# [BAGIAN DOKUMEN]
"""

IDNNEWS.CO.ID, Jakarta – Kementerian Investasi dan Hilirisasi/Badan Koordinasi Penanaman Modal (BKPM) mendorong agar para pengusaha lokal terus tumbuh dan berkembang, hingga mampu menjadi pemain utama di negeri sendiri. Hal ini termasuk untuk industri pengelola komoditas pasir kuarsa.
Wakil Menteri Investasi dan Hilirisasi/Wakil Kepala BKPM Todotua Pasaribu mengatakan, pihaknya menerima kunjungan Himpunan Penambang Kuarsa Indonesia (HIPKI).
Hal ini didasari potensi pasir kuarsa di Indonesia mulai menjadi perhatian sejumlah investor dalam dan luar negeri.

“Kami tentu membutuhkan informasi yang komprehensif dari berbagai asosiasi yang mewadahi banyak lini usaha. Dalam hal ini, asosiasi usaha pertambangan pasir kuarsa menyampaikan terkait masalah lahan dan perizinan di daerah penghasil pasir kuarsa di Indonesia,” kata Todotua dalam keterangan tertulis, Sabtu (8/2/2025).
Todotua mengatakan, pemerintah ingin memastikan dukungan penuh terhadap pemberdayaan pengusaha lokal, serta dengan pembuatan kebijakan yang dapat mempermudah proses izin tanpa mengesampingkan risiko yang akan dihadapi.

"""

[Entri data tersimpan]
"""

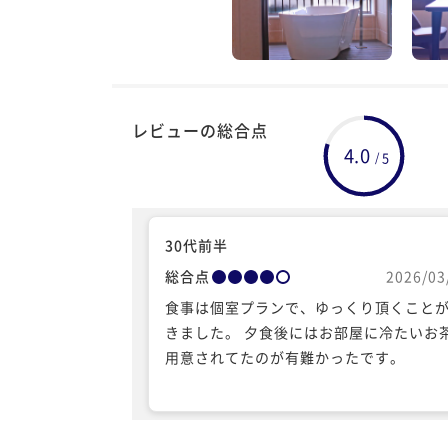
レビューの総合点
4.0
5
/
30代前半
総合点
2026/03
食事は個室プランで、ゆっくり頂くこと
きました。 夕食後にはお部屋に冷たいお
用意されてたのが有難かったです。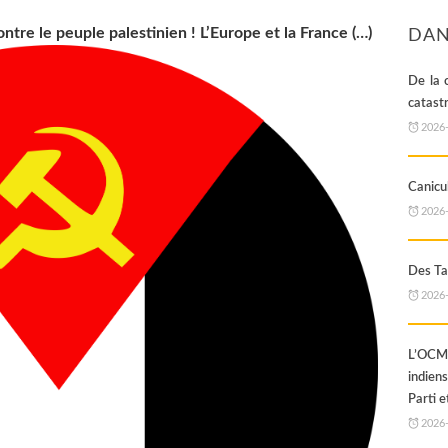
ntre le peuple palestinien ! L’Europe et la France (…)
DAN
De la 
catast
2026
Canicul
2026
Des Ta
2026
L’OCML
indien
Parti e
2026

"""

# [TUGAS DIKERJAKAN]
1) Tuliskan ulang tanpa perubahan penggalan berita tentang pasir kuarsa mulai dari "IDNNEWS.CO.ID, Jakarta –" sampai dengan "tertulis, Sabtu (8/2/2025).".
2) Ringkas berita tentang pasir kuarsa dalam dua kalimat.

# [HASIL LATIHAN]
1)
IDNNEWS.CO.ID, Jakarta – Kementerian Investasi dan Hilirisasi/Badan Koordinasi Penanaman Modal (BKPM) mendorong agar para pengusaha lokal terus tumbuh dan berkembang, hingga mampu menjadi pemain utama di negeri sendiri. Hal ini termasuk untuk industri pengelola komoditas pasir kuarsa.
Wakil Menteri Investasi dan Hilirisasi/Wakil Kepala BKPM Todotua Pasaribu mengatakan, pihaknya menerima kunjungan Himpunan Penambang Kuarsa Indonesia (HIPKI).
Hal ini didasari potensi pasir kuarsa di Indonesia mulai menjadi perhatian sejumlah investor dalam dan luar negeri.

“Kami tentu membutuhkan informasi yang komprehensif dari berbagai asosiasi yang mewadahi banyak lini usaha. Dalam hal ini, asosiasi usaha pertambangan pasir kuarsa menyampaikan terkait masalah lahan dan perizinan di daerah penghasil pasir kuarsa di Indonesia,” kata Todotua dalam keterangan tertulis, Sabtu (8/2/2025).

2) Kementerian Investasi dan Hilirisasi/BKPM mendorong pengusaha lokal, termasuk di industri pasir kuarsa, untuk tumbuh hingga menjadi pemain utama di negeri sendiri, dan Wakil Menteri Todotua Pasaribu menerima kunjungan HIPKI karena potensi pasir kuarsa mulai menarik perhatian investor dalam dan luar negeri. Asosiasi tersebut menyampaikan masalah lahan dan perizinan di daerah penghasil pasir kuarsa, sementara pemerintah ingin mendukung penuh pemberdayaan pengusaha lokal serta membuat kebijakan yang mempermudah izin tanpa mengesampingkan risiko.